Por Redação Diário Local
O dólar foi negociado a R$ 5,11 nesta quarta-feira (9), registrando alta em meio a um cenário de maior aversão ao risco nos mercados internacionais e reações às movimentações fiscais no Brasil. A valorização da moeda americana acontece em um momento de monitoramento do mercado frente a novos anúncios do governo federal.
A oscilação cambial acompanha a cautela de investidores globais diante de incertezas no exterior. Esse movimento de busca por segurança impacta diretamente o fluxo de capital e pressiona a cotação da moeda norte-americana no mercado local.
Simultaneamente, o mercado financeiro brasileiro reage aos ajustes realizados pela gestão federal. Entre as medidas que influenciam o sentimento dos investidores, destaca-se o anúncio de mudanças na carga tributária sobre o consumo.

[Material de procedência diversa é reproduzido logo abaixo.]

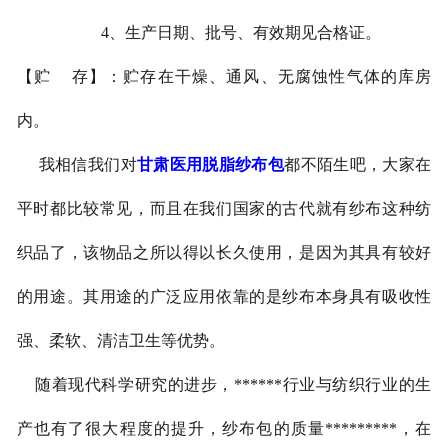
4、生产日期、批号、有效期见合格证。
【贮 存】：贮存在干燥、通风、无腐蚀性气体的库房
内。
我相信我们对
甘肃医用脱脂纱布包
都不陌生吧，大家在
平时都比较常见，而且在我们国家的古代就有纱布这种纺
织品了，该物品之所以得以长久使用，是因为其具有较好
的用途。其用途的广泛应用依靠的是纱布本身具有吸收性
强、柔软、清洁卫生等优势。
随着现代科学研究的进步，******行业与纺织行业的生
产也有了很大程度的提升，纱布包的质量*********，在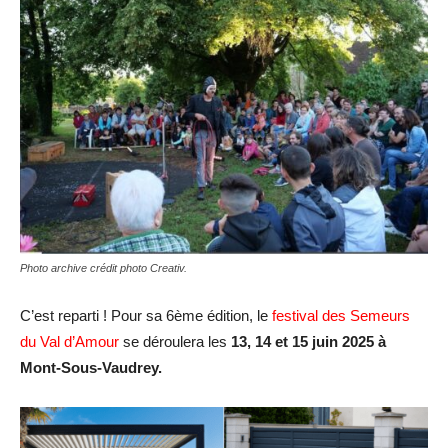
Photo archive crédit photo Creativ.
C’est reparti ! Pour sa 6ème édition, le
festival des Semeurs
du Val d’Amour
se déroulera les
13, 14 et 15 juin 2025 à
Mont-Sous-Vaudrey.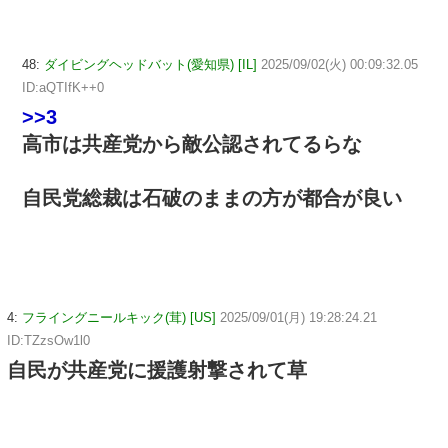
48:
ダイビングヘッドバット(愛知県) [IL]
2025/09/02(火) 00:09:32.05
ID:aQTIfK++0
>>3
高市は共産党から敵公認されてるらな
自民党総裁は石破のままの方が都合が良い
4:
フライングニールキック(茸) [US]
2025/09/01(月) 19:28:24.21
ID:TZzsOw1l0
自民が共産党に援護射撃されて草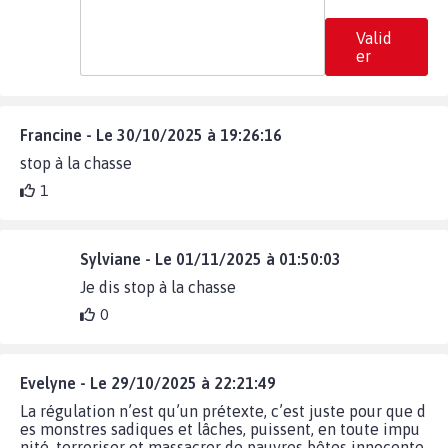
Valid
er
Francine - Le 30/10/2025 à 19:26:16
stop à la chasse
1
Sylviane - Le 01/11/2025 à 01:50:03
Je dis stop à la chasse
0
Evelyne - Le 29/10/2025 à 22:21:49
La régulation n’est qu’un prétexte, c’est juste pour que d
es monstres sadiques et lâches, puissent, en toute impu
nité, terroriser et massacrer de pauvres bêtes innocente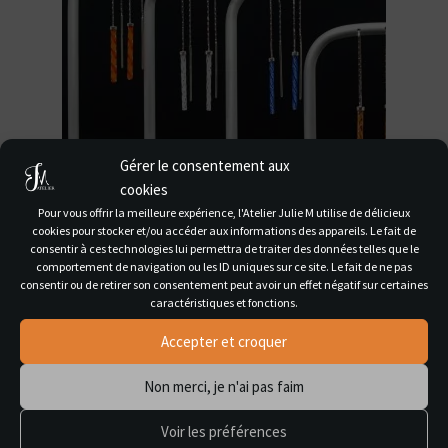
Gérer le consentement aux
cookies
Pour vous offrir la meilleure expérience, l'Atelier Julie M utilise de délicieux
cookies pour stocker et/ou accéder aux informations des appareils. Le fait de
consentir à ces technologies lui permettra de traiter des données telles que le
comportement de navigation ou les ID uniques sur ce site. Le fait de ne pas
Boucles d'oreilles
(6)
consentir ou de retirer son consentement peut avoir un effet négatif sur certaines
caractéristiques et fonctions.
Accepter et croquer
Non merci, je n'ai pas faim
Voir les préférences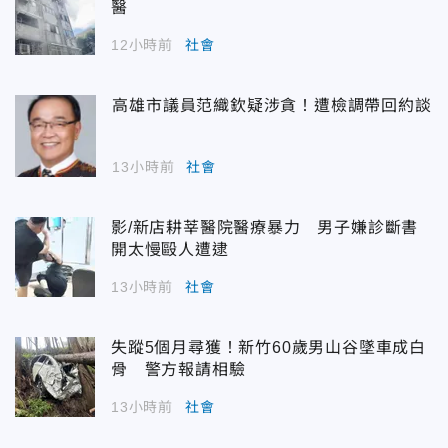
醫
12小時前
社會
高雄市議員范織欽疑涉貪！遭檢調帶回約談
13小時前
社會
影/新店耕莘醫院醫療暴力 男子嫌診斷書
開太慢毆人遭逮
13小時前
社會
失蹤5個月尋獲！新竹60歲男山谷墜車成白
骨 警方報請相驗
13小時前
社會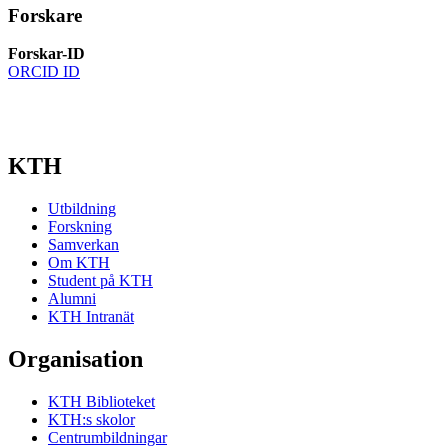
Forskare
Forskar-ID
ORCID ID
KTH
Utbildning
Forskning
Samverkan
Om KTH
Student på KTH
Alumni
KTH Intranät
Organisation
KTH Biblioteket
KTH:s skolor
Centrumbildningar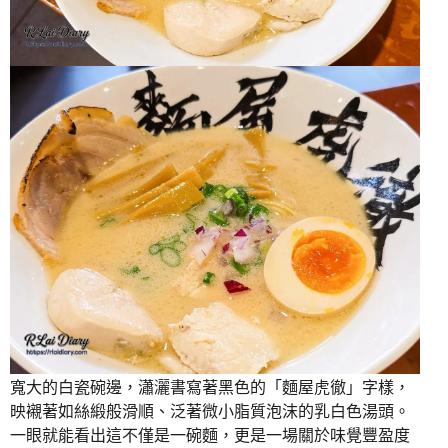
寬大的白瓷碗邊，瀟灑書寫著黑色的「麵屋虎徹」字樣，
映襯著如絲緞般滑順、泛著微小脂質泡沫的乳白色湯頭。
一眼就能看出這不僅是一碗麵，更是一場關於味覺豐盈度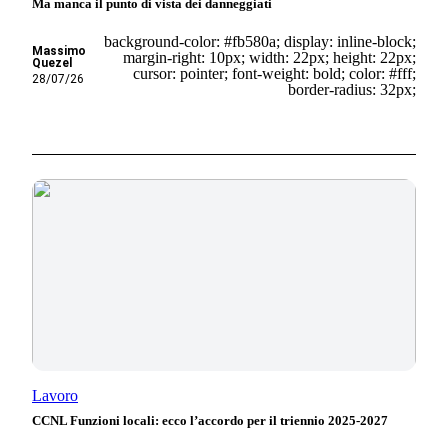
Ma manca il punto di vista dei danneggiati
background-color: #fb580a; display: inline-block;
Massimo
margin-right: 10px; width: 22px; height: 22px;
Quezel
cursor: pointer; font-weight: bold; color: #fff;
28/07/26
border-radius: 32px;
Lavoro
CCNL Funzioni locali: ecco l’accordo per il triennio 2025-2027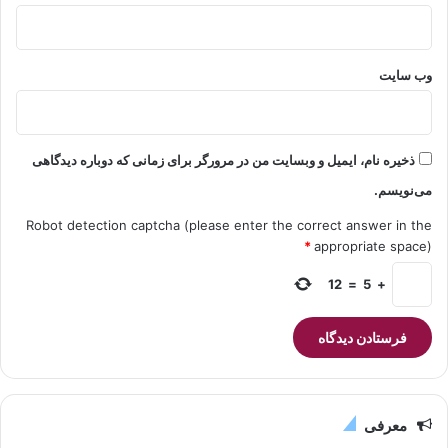
وب‌ سایت
ذخیره نام، ایمیل و وبسایت من در مرورگر برای زمانی که دوباره دیدگاهی
می‌نویسم.
Robot detection captcha (please enter the correct answer in the
*
appropriate space)
12
=
5
+
معرفی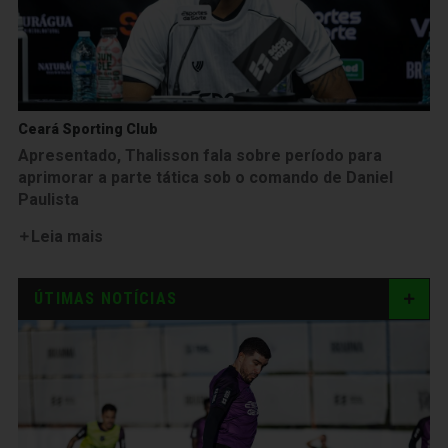
Ceará Sporting Club
Apresentado, Thalisson fala sobre período para
aprimorar a parte tática sob o comando de Daniel
Paulista
Leia mais
ÚTIMAS NOTÍCIAS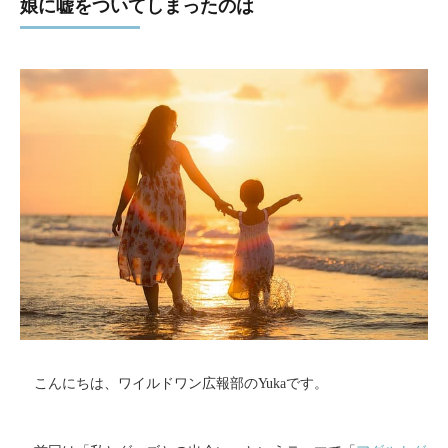
娘に嘘をついてしまったのは
こんにちは、ワイルドワン広報部のYukaです。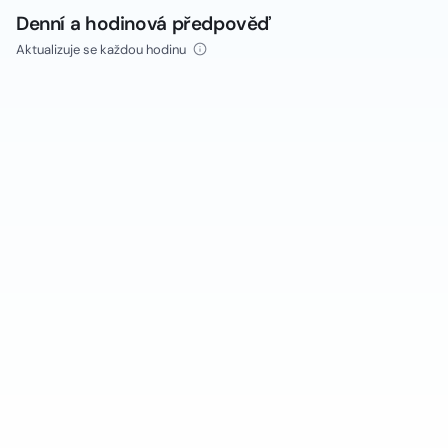
Denní a hodinová předpověď
Aktualizuje se každou hodinu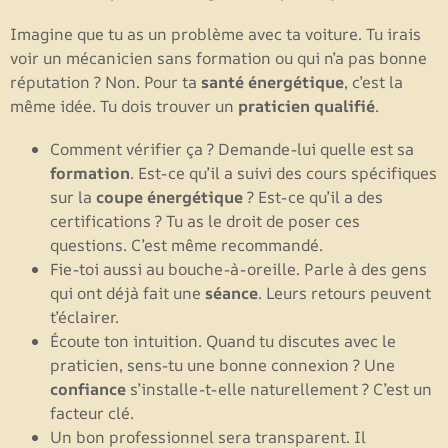
Imagine que tu as un problème avec ta voiture. Tu irais
voir un mécanicien sans formation ou qui n’a pas bonne
réputation ? Non. Pour ta
santé énergétique
, c’est la
même idée. Tu dois trouver un
praticien qualifié
.
Comment vérifier ça ? Demande-lui quelle est sa
formation
. Est-ce qu’il a suivi des cours spécifiques
sur la
coupe énergétique
? Est-ce qu’il a des
certifications ? Tu as le droit de poser ces
questions. C’est même recommandé.
Fie-toi aussi au bouche-à-oreille. Parle à des gens
qui ont déjà fait une
séance
. Leurs retours peuvent
t’éclairer.
Écoute ton intuition. Quand tu discutes avec le
praticien, sens-tu une bonne connexion ? Une
confiance
s’installe-t-elle naturellement ? C’est un
facteur clé.
Un bon professionnel sera transparent. Il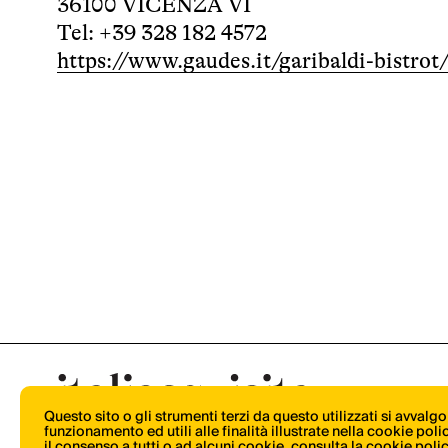
36100 VICENZA VI
Tel: +39 328 182 4572
https://www.gaudes.it/garibaldi-bistrot
Questo sito o gli strumenti terzi da questo utilizzati si avvalg
funzionamento ed utili alle finalità illustrate nella cookie pol
il consenso a tutti o ad alcuni cookie,
consulta la cookie poli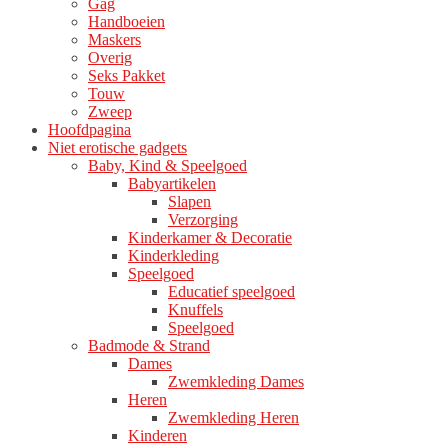
Gag
Handboeien
Maskers
Overig
Seks Pakket
Touw
Zweep
Hoofdpagina
Niet erotische gadgets
Baby, Kind & Speelgoed
Babyartikelen
Slapen
Verzorging
Kinderkamer & Decoratie
Kinderkleding
Speelgoed
Educatief speelgoed
Knuffels
Speelgoed
Badmode & Strand
Dames
Zwemkleding Dames
Heren
Zwemkleding Heren
Kinderen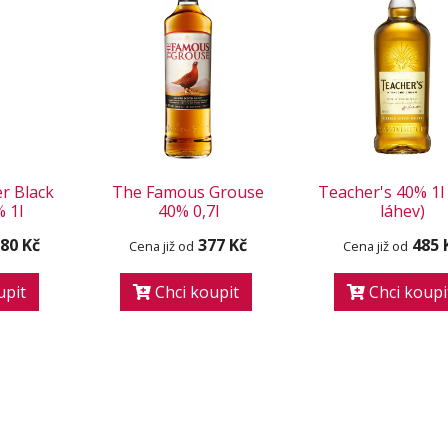
r Black
The Famous Grouse
Teacher's 40% 1l 
% 1l
40% 0,7l
láhev)
080 Kč
377 Kč
485 
Cena již od
Cena již od
upit
Chci koupit
Chci koupi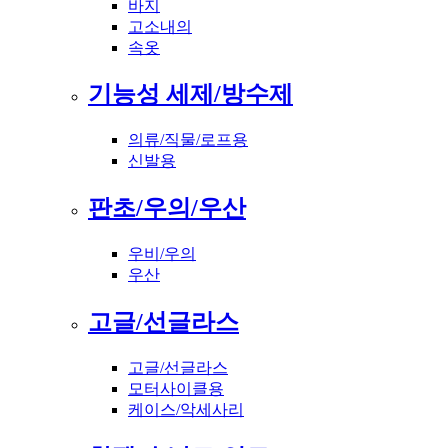
바지
고소내의
속옷
기능성 세제/방수제
의류/직물/로프용
신발용
판초/우의/우산
우비/우의
우산
고글/선글라스
고글/선글라스
모터사이클용
케이스/악세사리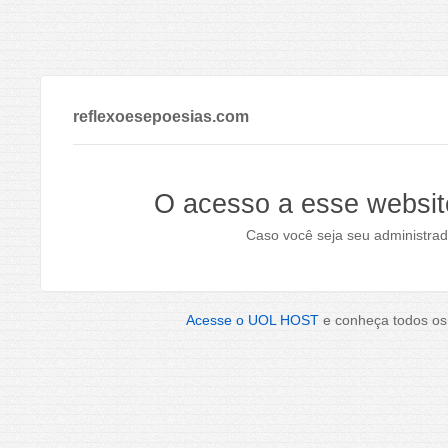
reflexoesepoesias.com
O acesso a esse websit
Caso você seja seu administrad
Acesse o UOL HOST
e conheça todos os 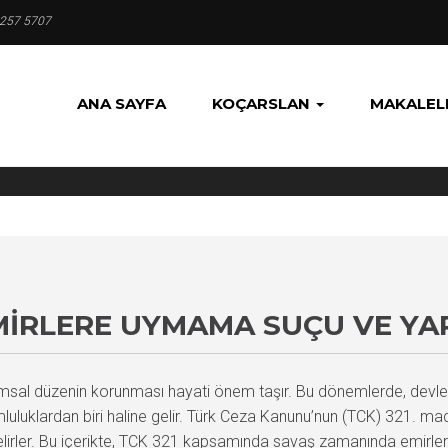
 257 5707
ANA SAYFA
KOÇARSLAN
MAKALEL
IRLERE UYMAMA SUÇU VE YAP
msal düzenin korunması hayati önem taşır. Bu dönemlerde, devleti
mluluklardan biri haline gelir. Türk Ceza Kanunu’nun (TCK) 321.
 belirler. Bu içerikte, TCK 321 kapsamında savaş zamanında emirle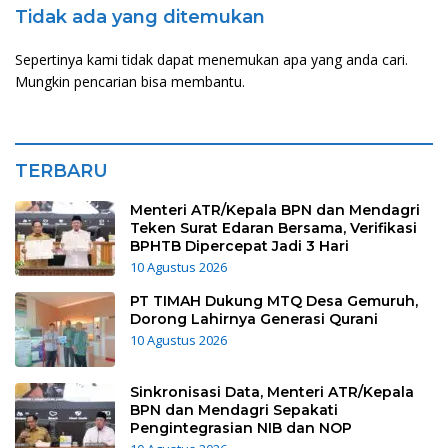
Tidak ada yang ditemukan
Sepertinya kami tidak dapat menemukan apa yang anda cari.
Mungkin pencarian bisa membantu.
TERBARU
Menteri ATR/Kepala BPN dan Mendagri
Teken Surat Edaran Bersama, Verifikasi
BPHTB Dipercepat Jadi 3 Hari
10 Agustus 2026
PT TIMAH Dukung MTQ Desa Gemuruh,
Dorong Lahirnya Generasi Qurani
10 Agustus 2026
Sinkronisasi Data, Menteri ATR/Kepala
BPN dan Mendagri Sepakati
Pengintegrasian NIB dan NOP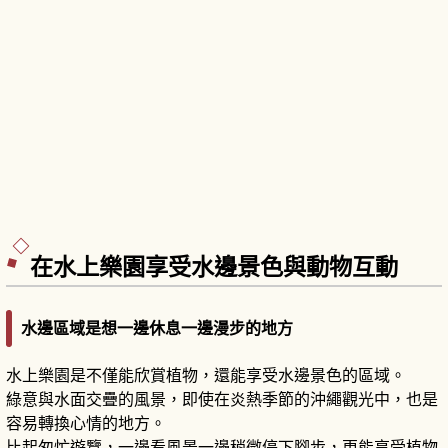
在水上樂園享受水邊景色與動物互動
水邊區域是想一邊休息一邊漫步的地方
水上樂園是不僅能欣賞植物，還能享受水邊景色的區域。
綠意與水面交疊的風景，即使在炎熱季節的沖繩觀光中，也是
容易轉換心情的地方。
比起匆忙遊覽，一邊看風景一邊稍微停下腳步，更能享受植物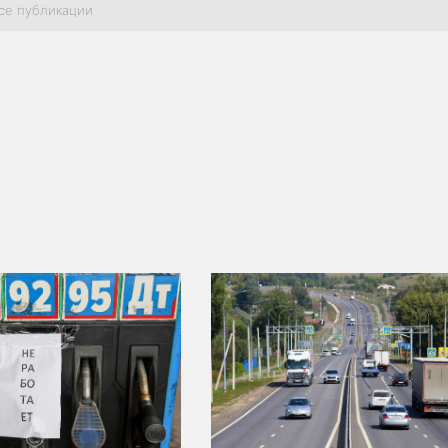
се публикации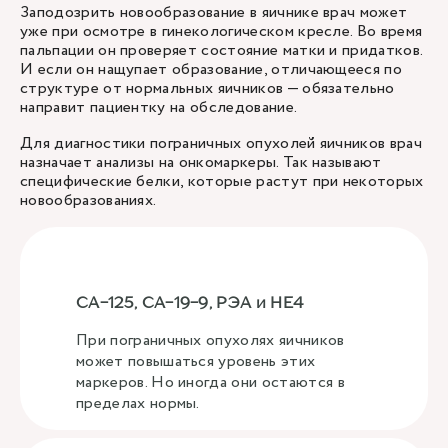
Заподозрить новообразование в яичнике врач может
уже при осмотре в гинекологическом кресле. Во время
пальпации он проверяет состояние матки и придатков.
И если он нащупает образование, отличающееся по
структуре от нормальных яичников — обязательно
направит пациентку на обследование.
Для диагностики пограничных опухолей яичников врач
назначает анализы на онкомаркеры. Так называют
специфические белки, которые растут при некоторых
новообразованиях.
СА-125, СА-19-9, РЭА и НЕ4
При пограничных опухолях яичников
может повышаться уровень этих
маркеров. Но иногда они остаются в
пределах нормы.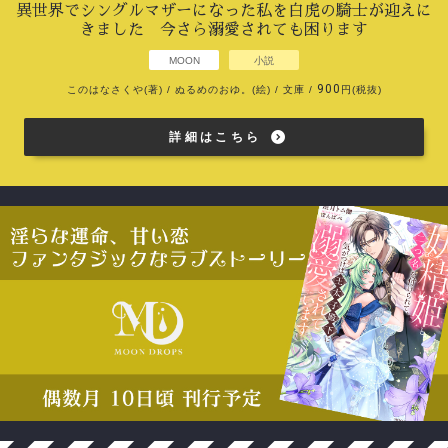
異世界でシングルマザーになった私を白虎の騎士が迎えに
きました 今さら溺愛されても困ります
MOON
小説
900
このはなさくや(著) / ぬるめのおゆ。(絵) / 文庫 /
円(税抜)
詳細はこちら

O governo federal oficializou a assinatura de um decreto que prevê a redução das alíquotas do Programa de Integração Social (PIS) e da Contribuição para o Financiamento da Seguridade Social (Cofins). A medida busca promover ajustes no cenário fiscal do país.
A redução desses tributos federais altera o fluxo de arrecadação e é acompanhada de perto por agentes econômicos que avaliam o impacto das novas regras tributárias no equilíbrio das contas públicas.
A combinação entre o cenário externo de risco e as alterações internas na tributação gera volatilidade na curva de juros e no câmbio. O mercado busca entender como o novo decreto de redução do PIS e da Cofins afetará o controle de gastos e a responsabilidade fiscal.
As movimentações ocorrem em um período de ajustes estruturais na economia. A dinâmica entre a política de desoneração e a necessidade de manutenção do rigor fiscal é um dos principais fatores de atenção para o setor produtivo e para o mercado financeiro.
Até o fechamento desta atualização, o câmbio permanecia sensível à leitura dos dados de risco global e ao detalhamento das novas diretrizes fiscais anunciadas pelo governo.